■ STUDY TEXT
#### Lab - Web scrapping

In [1]:
from bs4 import BeautifulSoup
import requests
import pandas as pd
from random import randint
import random
from time import sleep

In [3]:
url = "https://www.popvortex.com/music/charts/top-100-songs.php"

In [4]:
response = requests.get(url)
response.status_code

200

In [5]:
soup = BeautifulSoup(response.content, "html.parser")

Building the song and artist lists from the scrapped data

In [6]:
#initialize empty lists
position = []
song = []
artist = []

num_iter = len(soup.select("div.chart-content.col-xs-12.col-sm-8 > p > cite"))

song_list = soup.select("div.chart-content.col-xs-12.col-sm-8 > p > cite")
art_list = soup.select("div.chart-content.col-xs-12.col-sm-8 > p > em")

# iterate through the result set and retrive all the data
for i in range(num_iter):
    song.append(song_list[i].get_text())
    artist.append(art_list[i].get_text())
    position.append(i+1)
    

#### Scraping/treating Genre and Release date
The website stores all details on parent components but if it is a new release the first element is 
"first release", otherwise is the genre.
So genre, release date are on 0 and 1 index regularly, 1 and 2 if it's a new release.

In [7]:
# list to store all elements
multi = []

for i in range(100):
    multi.append(soup.select("#chart-position-"+str(i+1)+" > div.chart-content.col-xs-12.col-sm-8 > ul > li"))

# genre and release date sublists 
genre = []
release = []

# release date are on 0 and 1 index regularly, 1 and 2 if it's a new release
for element in multi:
    if element[0].get_text() == 'New Release':
        genre.append(element[1].get_text().split('Genre: ')[1])
        release.append(element[2].get_text().split('Release Date: ')[1])
    else:
        genre.append(element[0].get_text().split('Genre: ')[1])
        release.append(element[1].get_text().split('Release Date: ')[1])


#### Creating a new dataset with the previously generated lists

In [8]:
top100 = pd.DataFrame({"rank":position,
                       "song":song,
                       "artist":artist,
                       "genre": genre,
                       "release": release
                      })

In [9]:
top100.head(5)

Unnamed: 0,rank,song,artist,genre,release
0,1,Unholy,Sam Smith & Kim Petras,Pop,"September 22, 2022"
1,2,Eagle (feat. KB),Transformation Worship,Hip-Hop / Rap,"October 7, 2022"

(Saved entries)

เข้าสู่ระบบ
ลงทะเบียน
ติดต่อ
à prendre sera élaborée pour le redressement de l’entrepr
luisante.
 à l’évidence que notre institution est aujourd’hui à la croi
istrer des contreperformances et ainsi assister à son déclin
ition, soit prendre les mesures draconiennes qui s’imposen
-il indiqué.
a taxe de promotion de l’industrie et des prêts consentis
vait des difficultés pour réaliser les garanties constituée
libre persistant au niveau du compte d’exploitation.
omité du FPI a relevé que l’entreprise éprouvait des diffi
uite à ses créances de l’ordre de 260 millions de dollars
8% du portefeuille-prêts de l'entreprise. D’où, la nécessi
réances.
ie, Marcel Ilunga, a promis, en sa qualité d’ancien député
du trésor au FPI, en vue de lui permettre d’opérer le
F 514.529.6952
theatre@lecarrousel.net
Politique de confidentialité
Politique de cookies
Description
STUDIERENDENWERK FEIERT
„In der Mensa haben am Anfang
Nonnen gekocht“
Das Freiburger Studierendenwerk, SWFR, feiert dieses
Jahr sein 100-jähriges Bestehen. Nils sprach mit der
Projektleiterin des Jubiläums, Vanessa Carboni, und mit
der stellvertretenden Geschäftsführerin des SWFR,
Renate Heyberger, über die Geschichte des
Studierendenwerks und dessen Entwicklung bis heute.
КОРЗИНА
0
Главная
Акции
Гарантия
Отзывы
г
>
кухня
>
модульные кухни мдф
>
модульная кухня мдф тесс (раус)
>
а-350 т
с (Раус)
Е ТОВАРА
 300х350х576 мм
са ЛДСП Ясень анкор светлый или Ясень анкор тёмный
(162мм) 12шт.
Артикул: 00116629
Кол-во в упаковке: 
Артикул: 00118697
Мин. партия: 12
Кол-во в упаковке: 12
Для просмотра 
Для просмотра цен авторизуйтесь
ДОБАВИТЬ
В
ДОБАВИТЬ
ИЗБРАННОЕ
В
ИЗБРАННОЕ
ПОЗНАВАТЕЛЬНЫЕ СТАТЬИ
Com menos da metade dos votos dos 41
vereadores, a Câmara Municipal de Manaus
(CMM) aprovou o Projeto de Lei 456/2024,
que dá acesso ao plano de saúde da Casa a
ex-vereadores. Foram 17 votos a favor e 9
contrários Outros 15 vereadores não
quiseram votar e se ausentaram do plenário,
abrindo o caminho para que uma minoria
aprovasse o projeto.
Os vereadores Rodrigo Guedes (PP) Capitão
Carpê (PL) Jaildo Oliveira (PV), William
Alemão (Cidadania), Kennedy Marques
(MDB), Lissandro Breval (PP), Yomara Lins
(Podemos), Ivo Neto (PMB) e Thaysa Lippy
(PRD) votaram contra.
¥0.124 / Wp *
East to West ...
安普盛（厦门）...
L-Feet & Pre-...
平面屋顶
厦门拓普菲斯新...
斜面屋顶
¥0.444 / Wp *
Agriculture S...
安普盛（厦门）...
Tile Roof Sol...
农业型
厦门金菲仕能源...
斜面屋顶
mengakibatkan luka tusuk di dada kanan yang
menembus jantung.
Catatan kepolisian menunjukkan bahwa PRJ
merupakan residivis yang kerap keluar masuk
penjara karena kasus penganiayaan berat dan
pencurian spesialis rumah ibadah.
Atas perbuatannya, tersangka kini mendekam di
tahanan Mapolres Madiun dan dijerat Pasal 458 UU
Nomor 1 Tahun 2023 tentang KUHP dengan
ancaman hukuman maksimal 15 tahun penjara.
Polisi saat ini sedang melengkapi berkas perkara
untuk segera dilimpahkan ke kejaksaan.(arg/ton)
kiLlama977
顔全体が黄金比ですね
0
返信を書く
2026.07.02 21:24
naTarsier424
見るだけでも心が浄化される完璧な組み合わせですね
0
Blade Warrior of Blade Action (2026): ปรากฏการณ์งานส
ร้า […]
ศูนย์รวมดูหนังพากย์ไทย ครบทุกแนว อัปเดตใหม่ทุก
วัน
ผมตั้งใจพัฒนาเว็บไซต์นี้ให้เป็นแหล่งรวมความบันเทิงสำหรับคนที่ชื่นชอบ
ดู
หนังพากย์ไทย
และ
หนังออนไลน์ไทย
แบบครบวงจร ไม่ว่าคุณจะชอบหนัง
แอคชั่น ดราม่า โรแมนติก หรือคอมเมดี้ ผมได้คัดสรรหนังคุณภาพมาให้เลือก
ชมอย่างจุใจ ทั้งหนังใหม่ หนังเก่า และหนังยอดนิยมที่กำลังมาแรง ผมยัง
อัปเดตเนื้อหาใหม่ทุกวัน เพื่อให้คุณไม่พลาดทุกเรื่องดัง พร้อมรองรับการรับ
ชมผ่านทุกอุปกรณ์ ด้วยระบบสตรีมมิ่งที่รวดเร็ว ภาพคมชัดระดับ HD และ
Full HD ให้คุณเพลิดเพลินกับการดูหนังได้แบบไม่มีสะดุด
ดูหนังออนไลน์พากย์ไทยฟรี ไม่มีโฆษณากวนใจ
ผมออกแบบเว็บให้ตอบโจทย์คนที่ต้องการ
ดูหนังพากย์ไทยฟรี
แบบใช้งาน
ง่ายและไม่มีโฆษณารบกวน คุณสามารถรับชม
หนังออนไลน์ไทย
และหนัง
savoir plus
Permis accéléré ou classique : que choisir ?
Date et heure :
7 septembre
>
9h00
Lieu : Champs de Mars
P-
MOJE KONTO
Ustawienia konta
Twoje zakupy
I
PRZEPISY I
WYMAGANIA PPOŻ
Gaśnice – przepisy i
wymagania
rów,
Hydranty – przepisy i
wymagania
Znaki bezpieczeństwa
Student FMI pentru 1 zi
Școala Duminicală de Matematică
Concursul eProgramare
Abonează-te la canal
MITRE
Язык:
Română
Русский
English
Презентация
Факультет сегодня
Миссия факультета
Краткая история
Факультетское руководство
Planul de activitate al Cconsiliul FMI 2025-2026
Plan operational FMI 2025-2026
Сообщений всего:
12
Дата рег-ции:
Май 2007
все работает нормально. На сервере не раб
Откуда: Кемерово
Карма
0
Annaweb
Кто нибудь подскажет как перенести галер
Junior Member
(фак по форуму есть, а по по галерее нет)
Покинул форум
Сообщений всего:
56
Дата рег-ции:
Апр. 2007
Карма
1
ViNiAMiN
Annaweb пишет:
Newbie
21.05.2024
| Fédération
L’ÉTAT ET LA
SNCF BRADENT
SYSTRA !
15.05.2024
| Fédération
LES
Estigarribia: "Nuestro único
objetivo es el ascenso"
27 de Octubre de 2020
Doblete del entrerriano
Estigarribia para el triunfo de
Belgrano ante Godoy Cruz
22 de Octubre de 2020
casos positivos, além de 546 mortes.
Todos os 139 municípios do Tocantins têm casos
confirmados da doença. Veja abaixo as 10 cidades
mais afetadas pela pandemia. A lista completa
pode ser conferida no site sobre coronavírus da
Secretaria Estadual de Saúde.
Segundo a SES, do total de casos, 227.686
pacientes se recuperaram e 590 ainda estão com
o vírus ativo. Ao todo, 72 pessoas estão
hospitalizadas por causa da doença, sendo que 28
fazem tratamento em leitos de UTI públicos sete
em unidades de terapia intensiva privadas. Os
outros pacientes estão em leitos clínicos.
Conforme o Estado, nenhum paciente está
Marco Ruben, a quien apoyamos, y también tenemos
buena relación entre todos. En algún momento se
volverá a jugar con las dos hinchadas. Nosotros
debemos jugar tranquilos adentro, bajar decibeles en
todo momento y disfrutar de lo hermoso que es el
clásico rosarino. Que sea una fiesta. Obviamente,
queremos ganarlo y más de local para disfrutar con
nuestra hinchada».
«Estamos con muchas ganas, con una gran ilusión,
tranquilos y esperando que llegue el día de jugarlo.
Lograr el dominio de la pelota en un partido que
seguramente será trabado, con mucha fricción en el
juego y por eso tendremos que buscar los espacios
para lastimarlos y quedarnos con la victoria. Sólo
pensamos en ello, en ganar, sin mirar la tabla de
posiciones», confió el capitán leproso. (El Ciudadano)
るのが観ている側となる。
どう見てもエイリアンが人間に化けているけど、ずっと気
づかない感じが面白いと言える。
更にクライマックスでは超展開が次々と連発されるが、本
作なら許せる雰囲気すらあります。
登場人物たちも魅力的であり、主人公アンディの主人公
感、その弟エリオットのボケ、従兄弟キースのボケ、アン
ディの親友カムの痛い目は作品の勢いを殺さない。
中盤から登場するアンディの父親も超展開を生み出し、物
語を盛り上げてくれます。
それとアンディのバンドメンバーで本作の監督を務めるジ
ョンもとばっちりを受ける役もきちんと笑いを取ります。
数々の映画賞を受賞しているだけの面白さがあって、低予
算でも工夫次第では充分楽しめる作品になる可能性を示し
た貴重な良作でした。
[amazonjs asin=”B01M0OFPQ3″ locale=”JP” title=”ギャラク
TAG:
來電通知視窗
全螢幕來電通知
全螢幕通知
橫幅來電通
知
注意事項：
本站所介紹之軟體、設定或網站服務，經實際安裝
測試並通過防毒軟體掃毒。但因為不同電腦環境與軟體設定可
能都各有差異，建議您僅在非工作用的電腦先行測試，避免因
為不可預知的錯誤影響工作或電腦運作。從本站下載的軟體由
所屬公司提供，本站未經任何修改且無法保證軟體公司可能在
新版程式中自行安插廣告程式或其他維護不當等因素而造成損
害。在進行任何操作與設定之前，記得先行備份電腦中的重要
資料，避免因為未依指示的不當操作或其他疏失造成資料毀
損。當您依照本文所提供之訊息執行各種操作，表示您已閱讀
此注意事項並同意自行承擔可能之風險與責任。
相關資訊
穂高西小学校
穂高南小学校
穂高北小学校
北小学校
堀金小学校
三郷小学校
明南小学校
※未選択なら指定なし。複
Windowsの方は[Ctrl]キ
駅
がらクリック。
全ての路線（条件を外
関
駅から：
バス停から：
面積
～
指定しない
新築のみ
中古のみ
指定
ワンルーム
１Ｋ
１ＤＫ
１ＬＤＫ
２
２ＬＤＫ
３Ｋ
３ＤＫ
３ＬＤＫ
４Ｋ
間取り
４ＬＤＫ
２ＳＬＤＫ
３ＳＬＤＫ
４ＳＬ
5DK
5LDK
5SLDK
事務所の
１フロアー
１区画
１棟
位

■ ACTIVITIES
• a. Update the web-scraping notebook from "position.append(i+1)" through "is the genre.", replacing "website" with "page".
• b. Answer these questions about the web-scraping notebook:
(i) What URL is requested?
(ii) Which parser is passed to BeautifulSoup?
(iii) Which song holds rank 1 in the displayed output?

■ TASK-BY-TASK OUTPUTS
• a.
position.append(i+1)
    

#### Scraping/treating Genre and Release date
The page stores all details on parent components but if it is a new release the first element is 
"first release", otherwise is the genre.

• b.
(i) https://www.popvortex.com/music/charts/top-100-songs.php
(ii) "html.parser"
(iii) Unholy, by Sam Smith & Kim Petras